My Insight Data Science Project
12 Oct 2013I just finished an excellent fellowship at Insight Data Science. During our first few weeks there, each of us designed a website to demo at Insight’s sponsor companies. My website is called DealSpotter.
This all started earlier this summer when I went to Craigslist to find a used car. There were lots of good deals on Craigslist, but it took way too long to find them. When I searched for a particular model, I got hundreds of hits, but only a few of the hits included the mileage in the posting title. Since I needed the mileage to know whether I was getting a good deal, I had to click on each of the hundreds of listings. Pretty time consuming.
A larger problem was that even if I clicked on every post, I didn’t always have a sense for what was the best deal. For example, if I had $3,000, was it better to spend it on a 2001 model with 100K miles, or a 2003 model with 140K miles?
DealSpotter is a proof-of-concept website that shows how these problems could be solved. DealSpotter grabs all the Craigslist car postings in the San Francisco Bay Area and automatically shows you the best deals. It knows how much each car should be priced, based on the model, year, and mileage. Cars that are priced lower than DealSpotter expects them to be are shown at the top of the list. DealSpotter also presents the same information in a visual format called “Graph” mode, where the best deals are highlighted in blue.
To determine how much each car should be priced, DealSpotter doesn’t use Kelley Blue Book, which tends to overprice cars, especially newer models. Instead, DealSpotter builds its own pricing model based on the actual Craigslist market. In particular, it uses a Random Forest pricing model because, unlike smooth parametric models, Random Forests are able to detect sharp discontinuities in prices that may be caused by factors such as manufacturer design overhauls.

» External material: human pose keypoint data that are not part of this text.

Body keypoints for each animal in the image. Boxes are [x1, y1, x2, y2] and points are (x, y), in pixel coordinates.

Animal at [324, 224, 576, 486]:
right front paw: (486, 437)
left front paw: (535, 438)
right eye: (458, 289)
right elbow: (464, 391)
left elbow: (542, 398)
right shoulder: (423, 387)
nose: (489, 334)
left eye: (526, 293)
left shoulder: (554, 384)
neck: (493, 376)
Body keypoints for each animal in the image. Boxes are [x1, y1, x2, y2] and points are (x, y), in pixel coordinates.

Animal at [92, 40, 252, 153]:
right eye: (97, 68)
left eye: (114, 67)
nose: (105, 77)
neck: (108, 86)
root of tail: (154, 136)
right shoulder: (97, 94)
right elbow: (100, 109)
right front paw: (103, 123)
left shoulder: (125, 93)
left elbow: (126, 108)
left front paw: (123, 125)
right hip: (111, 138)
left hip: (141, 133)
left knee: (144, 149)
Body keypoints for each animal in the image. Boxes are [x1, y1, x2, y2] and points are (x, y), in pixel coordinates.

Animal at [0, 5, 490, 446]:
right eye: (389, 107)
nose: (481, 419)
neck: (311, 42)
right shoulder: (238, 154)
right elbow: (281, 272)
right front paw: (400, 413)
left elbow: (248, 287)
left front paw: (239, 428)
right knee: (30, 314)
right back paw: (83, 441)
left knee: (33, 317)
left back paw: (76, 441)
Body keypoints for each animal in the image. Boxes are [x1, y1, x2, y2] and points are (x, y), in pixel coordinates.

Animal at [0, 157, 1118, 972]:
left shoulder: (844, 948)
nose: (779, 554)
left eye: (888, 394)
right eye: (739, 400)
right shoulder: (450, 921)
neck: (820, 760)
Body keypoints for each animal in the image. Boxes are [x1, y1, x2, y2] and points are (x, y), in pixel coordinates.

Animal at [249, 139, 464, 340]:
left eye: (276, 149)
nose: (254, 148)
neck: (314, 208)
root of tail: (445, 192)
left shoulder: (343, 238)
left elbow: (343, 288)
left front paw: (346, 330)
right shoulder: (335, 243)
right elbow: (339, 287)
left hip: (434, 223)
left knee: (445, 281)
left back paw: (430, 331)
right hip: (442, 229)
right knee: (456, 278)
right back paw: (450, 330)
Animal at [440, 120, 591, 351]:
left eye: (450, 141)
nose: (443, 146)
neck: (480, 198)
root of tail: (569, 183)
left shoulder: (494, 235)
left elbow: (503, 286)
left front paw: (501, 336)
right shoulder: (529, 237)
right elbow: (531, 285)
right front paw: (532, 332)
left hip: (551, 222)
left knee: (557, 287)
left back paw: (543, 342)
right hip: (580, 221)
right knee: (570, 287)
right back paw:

By selecting cars that are priced much lower than would be expected based on year and mileage, DealSpotter picks out some incredible deals, as well as the occasional clunker with an accident history. A more elaborate service might find a way to filter for accident history, but for now DealSpotter remains useful because it greatly narrows down the scope of the search for users. Once users are dealing with a handful of posts, they can easily inspect the text of the ad to determine which cars are good deals, and which have a history of accidents.
If you are in the San Francisco Bay Area and are looking for a used car, you should definitely check out my website right now. Many cars are underpriced by thousands of dollars. In the future though, I won’t be updating the listings, which will soon become outdated. Craigslist has a history of suing other services that try to improve on how their data is presented. Craigslist’s litigiousness is understandable – they curated the data after all. But it apparently has also stifled innovation. Craigslist users spend many hours of their time clicking on blue links because the website’s search and UI tools are still stuck in the 90’s. Users are also at higher risk of scams because there is no reputation system. Normally, issues like this would put a company out of business, but a combination of lawsuits and network lock-in effects have kept Craigslist at the top of classifieds services. Hopefully, we will one day get a better Craigslist. In the meantime, if you want to find an incredible deal on a car while the postings are still fresh, you should do so now.